More grumbling as she grabbed a standard pen and napkin, then wrote out the directions. “Take this street here. Look for the green house.”
Notes in hand, I made my way to the address. Though the girl’s mom had died five years earlier, her consciousness had been uploaded into a robot body with a tube-shaped head and a torso cluttered with silly refrigerator magnets—inside, red and blue cables were hooked up to a fresh brain soaking in fluid. The creature emitted sounds through mouth-like speakers. Her iron hands each looked like the arm of a desk lamp, and she rolled about on tank treads.
The humanoid disclosed what she knew about the incident. When I mentioned the name Gaspar, she seemed upset; there was a glitch in her voice and a quivering of grey matter. I began to suspect that the woman and Gaspar had once been connected. I gathered leads for a few other people to talk to, including a patient at Marzuki Mahdi Hospital in Bogor.
This man was not like the other patients. He was elderly and refused to wear the required white hospital gown. Instead, he had donned a gray button-down and a hat that he purportedly only removed in the shower. His front teeth were chipped, and he insisted on telling me why before I asked a single question. The man had been deemed perfectly healthy thirty years earlier, but he’d refused to leave the hospital because, as we all know, the Conception Program sometimes caused trauma. According to his doctor, the hospital let him stay on the condition that he work for room and board. He was strong, despite his age. He owned a few dozen copies of the book Soeharto: My Ideas, Speeches, and Actions, each volume riddled with marginalia. The patient gave me the recording of an interview he’d conducted with a witness of the March 4th Incident. He’d been waiting a long time for someone like me to come along, he said.
I’m aware that the adventures of Gaspar and his friends might seem odd to you. The city where the incident took place is now underwater, the modes of transportation that appear throughout may be difficult to imagine, and the outdated terms I employ seem primitive and silly today. Nevertheless, the emotions at the heart of the story—fear, anxiety, sadness—persist across time, as do our distinctions between good and bad, which, having remained unquestioned, still carry about them that same absolute quality. It appears that the Conception Program was created in vain; human beings will always find a way to be fools. I believe it’s important that my contemporaries hear Gaspar’s story, so that we do not continue to be so dim-witted and cruel.

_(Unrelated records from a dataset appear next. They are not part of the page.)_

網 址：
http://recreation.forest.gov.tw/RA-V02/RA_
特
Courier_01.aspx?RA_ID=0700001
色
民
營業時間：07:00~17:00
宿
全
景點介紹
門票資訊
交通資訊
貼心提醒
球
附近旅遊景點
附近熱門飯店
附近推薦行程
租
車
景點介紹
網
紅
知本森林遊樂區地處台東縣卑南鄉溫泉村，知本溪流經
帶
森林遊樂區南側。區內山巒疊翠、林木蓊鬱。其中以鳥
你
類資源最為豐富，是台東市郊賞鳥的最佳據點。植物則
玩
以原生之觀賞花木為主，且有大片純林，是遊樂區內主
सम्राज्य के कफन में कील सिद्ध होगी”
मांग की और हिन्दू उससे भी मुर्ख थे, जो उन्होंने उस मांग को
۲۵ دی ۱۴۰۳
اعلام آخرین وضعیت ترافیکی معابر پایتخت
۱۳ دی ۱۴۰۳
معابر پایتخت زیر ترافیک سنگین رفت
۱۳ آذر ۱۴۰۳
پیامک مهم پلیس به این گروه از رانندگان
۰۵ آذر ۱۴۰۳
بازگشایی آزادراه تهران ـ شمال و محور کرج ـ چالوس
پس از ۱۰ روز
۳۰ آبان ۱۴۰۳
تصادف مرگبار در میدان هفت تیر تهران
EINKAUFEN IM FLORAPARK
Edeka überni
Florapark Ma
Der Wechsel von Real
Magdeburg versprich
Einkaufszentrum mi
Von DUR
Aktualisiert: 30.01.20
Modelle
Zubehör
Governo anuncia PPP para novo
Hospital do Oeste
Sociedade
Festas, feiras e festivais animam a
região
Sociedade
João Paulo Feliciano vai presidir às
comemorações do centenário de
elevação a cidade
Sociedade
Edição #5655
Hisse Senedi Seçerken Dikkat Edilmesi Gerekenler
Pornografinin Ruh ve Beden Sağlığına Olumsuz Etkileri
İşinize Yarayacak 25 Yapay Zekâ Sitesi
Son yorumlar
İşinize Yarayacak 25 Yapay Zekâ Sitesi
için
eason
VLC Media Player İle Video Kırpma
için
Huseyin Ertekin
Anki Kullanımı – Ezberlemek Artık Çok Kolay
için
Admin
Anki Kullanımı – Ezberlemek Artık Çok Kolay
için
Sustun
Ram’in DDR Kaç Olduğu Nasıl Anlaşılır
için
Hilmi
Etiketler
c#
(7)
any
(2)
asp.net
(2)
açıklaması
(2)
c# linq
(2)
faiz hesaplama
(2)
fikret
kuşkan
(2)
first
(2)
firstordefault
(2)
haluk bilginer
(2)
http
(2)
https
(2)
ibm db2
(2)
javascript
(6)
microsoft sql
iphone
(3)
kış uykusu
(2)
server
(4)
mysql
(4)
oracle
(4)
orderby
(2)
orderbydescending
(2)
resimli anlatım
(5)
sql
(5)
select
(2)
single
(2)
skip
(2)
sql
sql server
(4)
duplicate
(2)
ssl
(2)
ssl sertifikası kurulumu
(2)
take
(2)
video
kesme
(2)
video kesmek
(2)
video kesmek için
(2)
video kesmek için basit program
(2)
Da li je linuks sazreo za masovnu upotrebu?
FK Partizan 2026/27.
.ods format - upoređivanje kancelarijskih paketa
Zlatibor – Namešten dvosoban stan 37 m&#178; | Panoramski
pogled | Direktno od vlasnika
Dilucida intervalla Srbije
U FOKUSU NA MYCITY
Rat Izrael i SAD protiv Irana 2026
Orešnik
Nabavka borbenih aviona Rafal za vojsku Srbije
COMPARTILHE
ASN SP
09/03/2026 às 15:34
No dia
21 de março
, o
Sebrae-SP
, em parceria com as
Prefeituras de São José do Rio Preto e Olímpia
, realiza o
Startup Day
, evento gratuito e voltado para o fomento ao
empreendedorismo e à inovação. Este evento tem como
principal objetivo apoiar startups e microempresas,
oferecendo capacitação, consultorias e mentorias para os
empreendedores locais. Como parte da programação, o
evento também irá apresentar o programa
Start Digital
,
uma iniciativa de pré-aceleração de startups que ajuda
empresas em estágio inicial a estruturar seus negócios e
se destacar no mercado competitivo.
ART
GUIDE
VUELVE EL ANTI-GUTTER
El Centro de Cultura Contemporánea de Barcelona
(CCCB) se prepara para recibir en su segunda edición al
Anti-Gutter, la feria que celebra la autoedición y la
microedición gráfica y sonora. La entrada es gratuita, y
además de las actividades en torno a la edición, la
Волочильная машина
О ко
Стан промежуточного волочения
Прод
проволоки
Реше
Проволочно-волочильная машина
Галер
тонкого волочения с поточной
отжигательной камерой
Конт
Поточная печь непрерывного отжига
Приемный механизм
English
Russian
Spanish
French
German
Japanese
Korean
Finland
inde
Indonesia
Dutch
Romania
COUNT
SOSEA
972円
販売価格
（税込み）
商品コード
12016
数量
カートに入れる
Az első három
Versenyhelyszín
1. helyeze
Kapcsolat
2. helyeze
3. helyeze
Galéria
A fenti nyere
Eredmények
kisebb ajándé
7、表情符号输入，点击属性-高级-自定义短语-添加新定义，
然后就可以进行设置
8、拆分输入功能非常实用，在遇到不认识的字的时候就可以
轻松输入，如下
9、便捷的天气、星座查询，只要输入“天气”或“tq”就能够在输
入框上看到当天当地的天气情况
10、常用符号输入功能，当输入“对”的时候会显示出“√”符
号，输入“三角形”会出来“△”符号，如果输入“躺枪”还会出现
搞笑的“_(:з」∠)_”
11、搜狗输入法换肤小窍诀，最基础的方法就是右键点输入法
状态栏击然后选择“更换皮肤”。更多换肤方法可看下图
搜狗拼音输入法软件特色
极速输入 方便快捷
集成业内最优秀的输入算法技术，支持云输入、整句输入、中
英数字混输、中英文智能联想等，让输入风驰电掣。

Armed with interviews from dozens of sources and a worn-out copy of My Days, I’ve strung together the story of Gaspar into twenty-two chapters. The volume you hold in your hands now has a mere eight, but that should suffice to grasp the essence of Gaspar’s story and apply it today, so that you can find a way to change things (surely, you know what I’m referring to). I’ve attached transcripts of an interview with a witness to the events, even though some sections of audio—the openings and a few brief segments in the middle of the conversations—are damaged. My rationale is that you might find important messages in these documents, or at least I believe you can. And, of course, discovering them on your own, without my help, will be more meaningful.
One of my sources compared Gaspar to a little centipede that lives in your ear: you can feel its tiny legs perpetually awriggle, hear its constant whispers. At first, I thought the comparison was hyperbolic—that is, until my own investigation into Gaspar required me to descend deep into his circle of hell. Assuming Gaspar’s perspective left me disgusted with myself.
Allow me to conclude my introduction with a message from the aforementioned patient: each year, on the fourth of March, symbols of truth lose their meaning, the desires buried within us rise to the surface, and those clever enough to recognize what’s happening strike a match and toss it into whatever might look beautiful ablaze.